Jury Duty and the Question “Isn’t Christianity all about Forgiveness and Redemption”

“Isn’t Christianity all about forgiveness and redemption?” was the question I was asked last week, as I sat as a potential juror in a courtroom in Hennepin County’s Government Center. Hennepin is Minnesota’s most populated county. Criminal court would see a steady stream of trials that day. My trial would decide the guilt or innocence of a man who had been charged with conspiracy to receive stolen property, through a sting operation.

The prosecutor continued his questions by asking if I would be able to make a judgement about guilt. “How,” he asked, “would you feel if you had to make a judgement of guilty?” The man in front of us would face devastating consequences if he were found guilty. Not only the possibility of prison, but his immigration status would change. He could be sent back to West Africa where he would be separated from his family. From the prosecutors questions I knew what I had only suspected before, there would be no way that a clergy person would be serving on this jury. Our prosecutor was weeding out anyone he thought would tend towards leniency.

Until then, I was curious about our system of justice. My last experience of being contacted for jury service for a different court was during a very busy season in my life. I was relieved when my name wasn’t drawn for any actual case. But this time was different. Being retired has given me more time. My love of a good mystery fueled my interest in court proceedings in the actual world. I had not really asked myself how I would feel about finding a defendant guilty until that moment. What came to mind was a sense of heaviness – heaviness in my spirit, in my heart.

Not surprisingly, I was one of those who were sent back to the larger jury pool that day. The question asked of me, however has stayed with me. It’s not that I’ve never judged another person or made decisions that have impacted another’s life, through my judging. Jesus may have let us know that judging others put us in some shaky territory when he said, “Judge not, that you be not judged.” (Matthew 7:1 NKJV) but it hasn’t kept me from being quick to judge way too often in my life.

I don’t know how it is possible to go through life without doing some judging. Being a mother of seven put me in the position of deciding who was guilty and who innocent on any number of occasions. Trying to be fair and just was difficult and challenging with competing stories. We make judgements when we decide who to trust and who not to. Throughout our lives we find ourselves in a position where it would seem the only response is to make an honest judgement, given the information in front of us.

I think that Jesus was getting at another type of judging . . . The way we too quickly blame the poor for being poor, or the sick for being sick. We cast our stones at those we perceive have been bigger sinners that we are. We like to think of ourselves as superior to others. Casting our eyes about us on any given day, we are likely to size ourselves up as somewhat better human beings than others we are looking at. And when there is a scandal breaking in the neighborhood, office or on the political front, (especially on the other side of the political spectrum) we can quickly throw in our lot with those who criticize, while we secretly celebrate the downfall of another.
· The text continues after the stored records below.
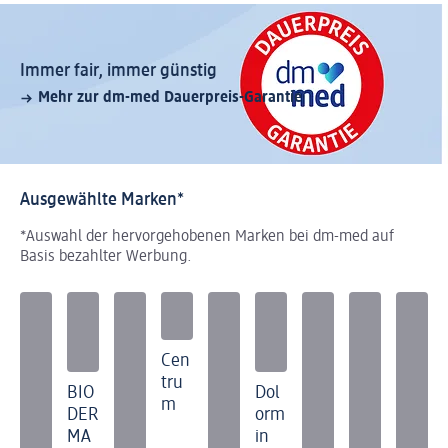
Immer fair,­ immer günstig
Mehr zur dm-med Dauerpreis-Garantie
Ausgewählte Marken*
*Auswahl der hervorgehobenen Marken bei dm-med auf
Basis bezahlter Werbung.
Cen
tru
BIO
Dol
m
DER
orm
MA
in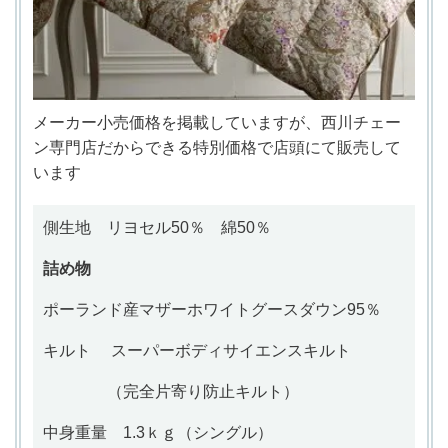
メーカー小売価格を掲載していますが、西川チェー
ン専門店だからできる特別価格で
店頭にて
販売して
います
側生地
リヨセル50％ 綿50％
詰め物
ポーランド産マザー
ホワイトグースダウン95％
キルト
スーパーボディサイエンス
キルト
（完全片寄り防止キルト）
中身重量 1.3
ｋｇ（シングル）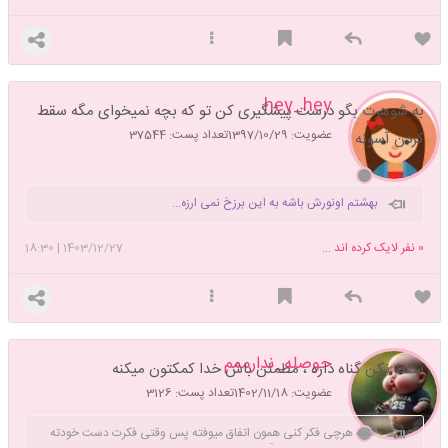
hey_hey
به شوهرت بگو درست پیشگیری کن تو که بچه نمیخوای مگه سقط
عضویت: 1397/10/29
تعداد پست: 37544
کردن آسونه
بهشتم اونورش باشه به این برزخ نمی ارزه...
0
نفر لایک کرده اند ...
1403/12/27
|
18:30
حوصله_ندارممم
سقط نکن گناه داره ، مطمئن باش خدا کمکتون میکنه
عضویت: 1402/11/18
تعداد پست: 3126
🌈به هرچی فکر کنی همون اتفاق میوفته پس وقتی فکرت دست خودته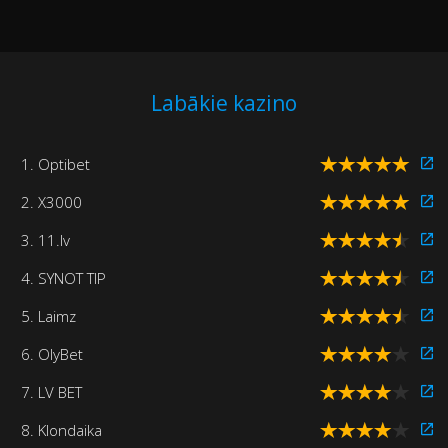
Labākie kazino
1. Optibet
2. X3000
3. 11.lv
4. SYNOT TIP
5. Laimz
6. OlyBet
7. LV BET
8. Klondaika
The problem is . . . We have this Jesus who called us to accountability. He asked then, as he asks now, “Why do you see the speck in your neighbor’s eye, but do not notice the log in your own eye?” (Matthew 7:3 NRSV) God who knows us better than we know ourselves, is well aware of our faults and our failings. Marianne Williamson, in her book “Illuminated Prayers” writes these words. “Dear God, When they accuse me falsely, help them see the innocence in me. And when I judge, Lord, help me see the innocence in them.”

The prosecutor was onto something that day. Christianity “is all about forgiveness and redemption.” The forgiveness that allows us to live our lives washed from the stain of failure, mistakes and our own sins. And a Redemption which lifts us above yesterday’s mistakes, giving us the joy of a new and better life.